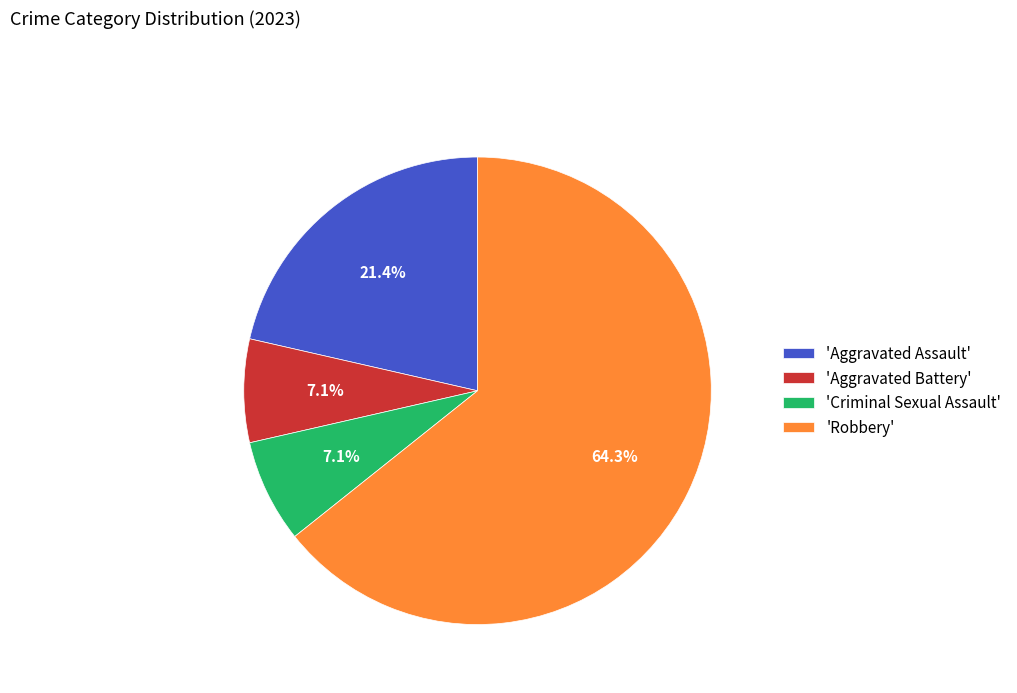

Which slice is the largest?

'Robbery'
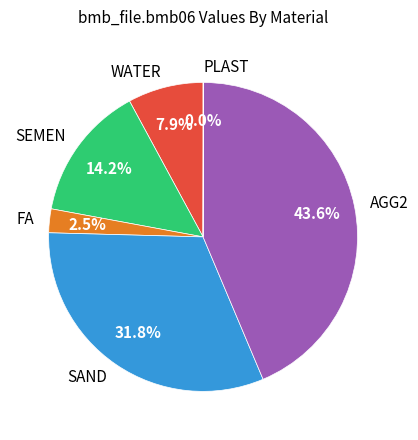

What is the total percentage of SAND and AGG2?

75.4%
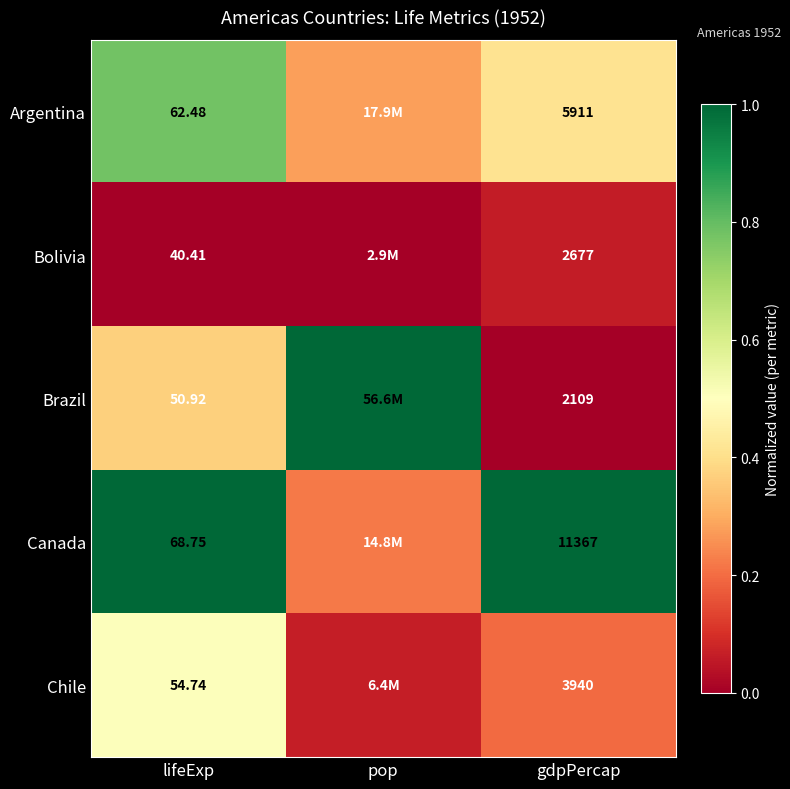

Rank the series at lifeExp from highest to lowest value.

Canada, Argentina, Chile, Brazil, Bolivia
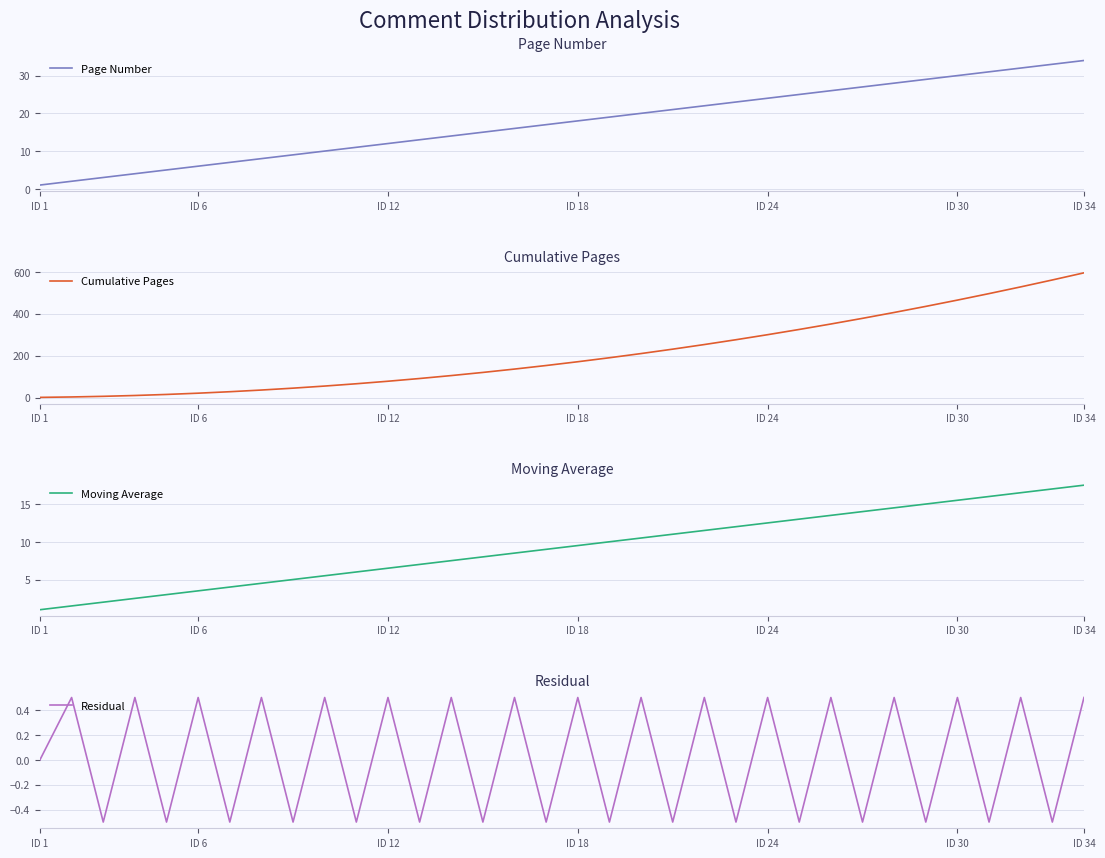

What are all the series names shown in the legend?

Page Number, Cumulative Pages, Moving Average, Residual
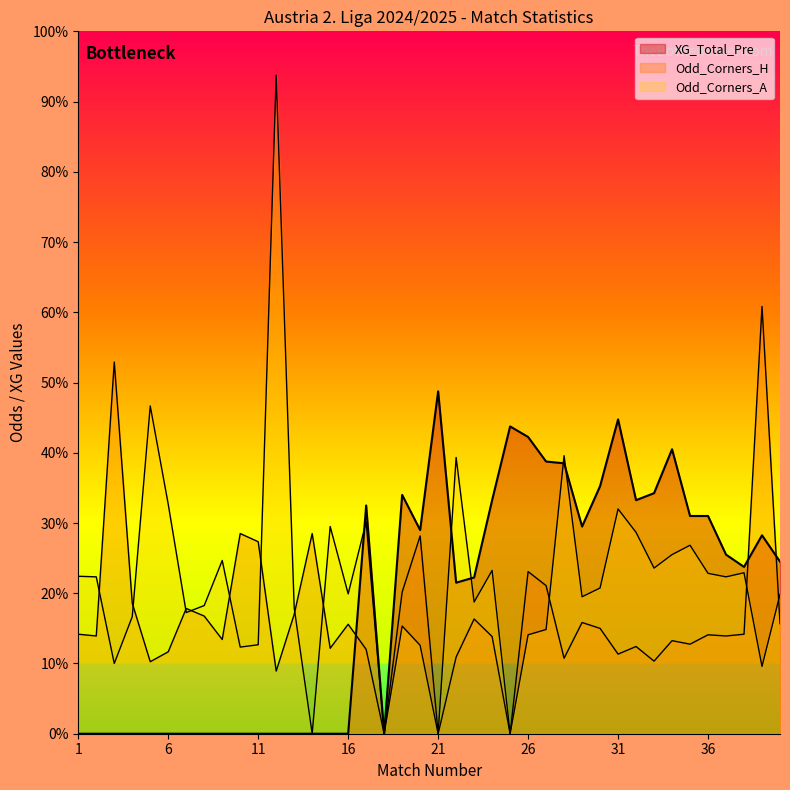

Rank the categories by value from lowest to highest.

1, 2, 3, 4, 5, 6, 7, 8, 9, 10, 11, 12, 13, 14, 15, 16, 18, 22, 23, 38, 40, 37, 39, 20, 29, 35, 36, 17, 24, 32, 19, 33, 30, 28, 27, 34, 26, 25, 31, 21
***
* AIM OF THE EXERCISE *
Rewrite all the rows above, changing "Rank" to "Order" wherever it occurs and keeping everything else the same. Leave out the pictures.

* SOLUTION TO THIS PROBLEM *
Which slice is the largest?

'Robbery'

What is the total percentage of SAND and AGG2?

75.4%

Order the series at lifeExp from highest to lowest value.

Canada, Argentina, Chile, Brazil, Bolivia

What are all the series names shown in the legend?

Page Number, Cumulative Pages, Moving Average, Residual

Order the categories by value from lowest to highest.

1, 2, 3, 4, 5, 6, 7, 8, 9, 10, 11, 12, 13, 14, 15, 16, 18, 22, 23, 38, 40, 37, 39, 20, 29, 35, 36, 17, 24, 32, 19, 33, 30, 28, 27, 34, 26, 25, 31, 21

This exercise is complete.